# the naughty tortie,!!!!!!!!!!



## colliemerles (Nov 2, 2007)

shes allways up to something, then tries to hide,!!!!!!!!!!!!


----------



## bee112 (Apr 12, 2008)

ha ha she is oo cute.. can tell she's going to be a right little madam lol


----------



## MADCAT (Nov 21, 2008)

she is lovely. xx


----------



## colliemerles (Nov 2, 2007)

thank you both, she is asleep at the moment, probably dreaming what naughty things to do when she wakes,.......:biggrin:


----------



## Siamese Kelly (Jan 6, 2008)

Thats her calling in life Collie..we wouldn't have em any other way either:lol:


----------



## rottiesloveragdolls (Nov 2, 2007)

*aww she is lovely collie  butter wouldnt melt as they say *


----------



## ChinaBlue (Feb 3, 2008)

She is just fabulous.
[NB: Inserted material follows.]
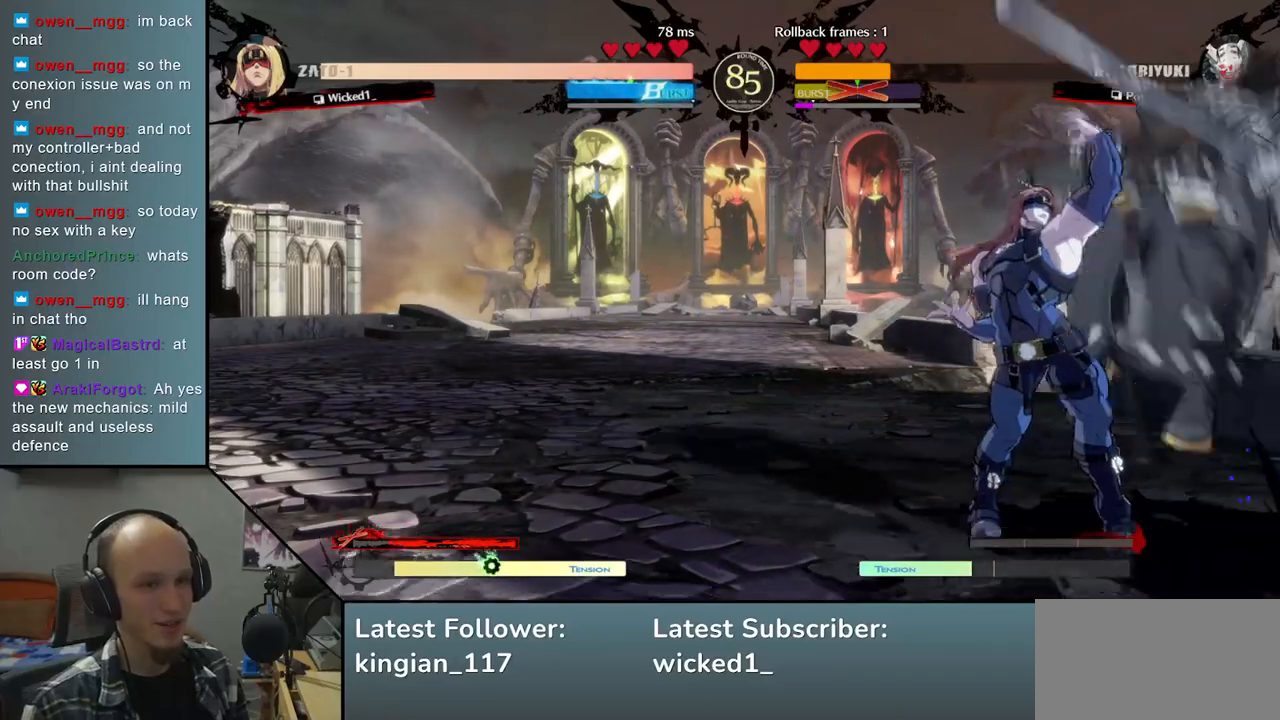
{"buttons": [], "left_stick": "down-right", "events": []}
A real stunner.


----------



## kelly-joy (Oct 14, 2008)

She maybe naughty but she is adorable


----------



## Natik (Mar 9, 2008)

for me in an animals the eyes are the most gourgeous part and ur cats eyes are awesome :001_tt1:
Wow, she is absolutely beautiful all over :thumbup:


----------



## Dingle (Aug 29, 2008)

Nice pic's ...


----------



## jilly40 (Oct 22, 2008)

aww she is lovely collie  x


----------